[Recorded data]
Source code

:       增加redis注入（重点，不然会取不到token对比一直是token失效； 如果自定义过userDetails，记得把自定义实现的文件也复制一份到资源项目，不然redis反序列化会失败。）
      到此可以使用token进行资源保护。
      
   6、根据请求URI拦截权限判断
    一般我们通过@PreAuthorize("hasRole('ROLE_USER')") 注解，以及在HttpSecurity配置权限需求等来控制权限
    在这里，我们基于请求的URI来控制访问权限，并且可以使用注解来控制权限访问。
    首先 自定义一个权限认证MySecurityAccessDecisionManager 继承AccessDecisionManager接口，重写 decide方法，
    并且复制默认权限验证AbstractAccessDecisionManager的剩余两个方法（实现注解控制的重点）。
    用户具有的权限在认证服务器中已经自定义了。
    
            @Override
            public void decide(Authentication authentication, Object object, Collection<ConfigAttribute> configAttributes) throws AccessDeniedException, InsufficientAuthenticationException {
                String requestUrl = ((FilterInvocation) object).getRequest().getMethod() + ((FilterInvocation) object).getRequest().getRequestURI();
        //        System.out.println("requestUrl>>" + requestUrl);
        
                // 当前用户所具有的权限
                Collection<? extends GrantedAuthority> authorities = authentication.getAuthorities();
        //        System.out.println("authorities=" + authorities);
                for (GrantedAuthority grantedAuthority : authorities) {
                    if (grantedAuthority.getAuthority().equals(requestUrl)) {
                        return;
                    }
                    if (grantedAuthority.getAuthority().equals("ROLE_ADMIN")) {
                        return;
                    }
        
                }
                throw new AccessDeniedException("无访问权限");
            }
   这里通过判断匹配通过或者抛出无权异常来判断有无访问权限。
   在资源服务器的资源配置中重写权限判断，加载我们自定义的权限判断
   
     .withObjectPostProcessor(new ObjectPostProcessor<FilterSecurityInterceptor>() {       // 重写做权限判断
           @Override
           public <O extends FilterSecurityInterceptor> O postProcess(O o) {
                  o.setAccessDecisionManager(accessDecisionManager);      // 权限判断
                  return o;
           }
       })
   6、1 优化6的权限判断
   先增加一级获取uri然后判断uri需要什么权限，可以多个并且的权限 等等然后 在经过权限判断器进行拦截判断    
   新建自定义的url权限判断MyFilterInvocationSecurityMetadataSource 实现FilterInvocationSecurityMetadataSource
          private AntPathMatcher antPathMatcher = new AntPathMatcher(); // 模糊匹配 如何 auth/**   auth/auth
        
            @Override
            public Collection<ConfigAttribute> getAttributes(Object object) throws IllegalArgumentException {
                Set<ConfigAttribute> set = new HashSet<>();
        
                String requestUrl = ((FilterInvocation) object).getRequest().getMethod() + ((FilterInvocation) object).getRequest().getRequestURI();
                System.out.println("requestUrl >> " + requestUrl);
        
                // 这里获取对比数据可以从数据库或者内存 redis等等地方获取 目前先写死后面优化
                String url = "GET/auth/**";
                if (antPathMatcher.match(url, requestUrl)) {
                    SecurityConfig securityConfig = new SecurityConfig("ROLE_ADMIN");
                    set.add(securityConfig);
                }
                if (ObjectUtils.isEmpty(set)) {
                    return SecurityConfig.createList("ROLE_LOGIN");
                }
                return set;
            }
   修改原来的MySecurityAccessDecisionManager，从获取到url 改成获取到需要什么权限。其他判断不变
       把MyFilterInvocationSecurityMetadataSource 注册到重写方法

## Your instructions
Transcribe the lines of the records from the start through the line that contains "在资源服务器的资源配置中重写权限判断，加载我们自定义的权限判断", including both ends.

## Response to this task
Source code

:       增加redis注入（重点，不然会取不到token对比一直是token失效； 如果自定义过userDetails，记得把自定义实现的文件也复制一份到资源项目，不然redis反序列化会失败。）
      到此可以使用token进行资源保护。
      
   6、根据请求URI拦截权限判断
    一般我们通过@PreAuthorize("hasRole('ROLE_USER')") 注解，以及在HttpSecurity配置权限需求等来控制权限
    在这里，我们基于请求的URI来控制访问权限，并且可以使用注解来控制权限访问。
    首先 自定义一个权限认证MySecurityAccessDecisionManager 继承AccessDecisionManager接口，重写 decide方法，
    并且复制默认权限验证AbstractAccessDecisionManager的剩余两个方法（实现注解控制的重点）。
    用户具有的权限在认证服务器中已经自定义了。
    
            @Override
            public void decide(Authentication authentication, Object object, Collection<ConfigAttribute> configAttributes) throws AccessDeniedException, InsufficientAuthenticationException {
                String requestUrl = ((FilterInvocation) object).getRequest().getMethod() + ((FilterInvocation) object).getRequest().getRequestURI();
        //        System.out.println("requestUrl>>" + requestUrl);
        
                // 当前用户所具有的权限
                Collection<? extends GrantedAuthority> authorities = authentication.getAuthorities();
        //        System.out.println("authorities=" + authorities);
                for (GrantedAuthority grantedAuthority : authorities) {
                    if (grantedAuthority.getAuthority().equals(requestUrl)) {
                        return;
                    }
                    if (grantedAuthority.getAuthority().equals("ROLE_ADMIN")) {
                        return;
                    }
        
                }
                throw new AccessDeniedException("无访问权限");
            }
   这里通过判断匹配通过或者抛出无权异常来判断有无访问权限。
   在资源服务器的资源配置中重写权限判断，加载我们自定义的权限判断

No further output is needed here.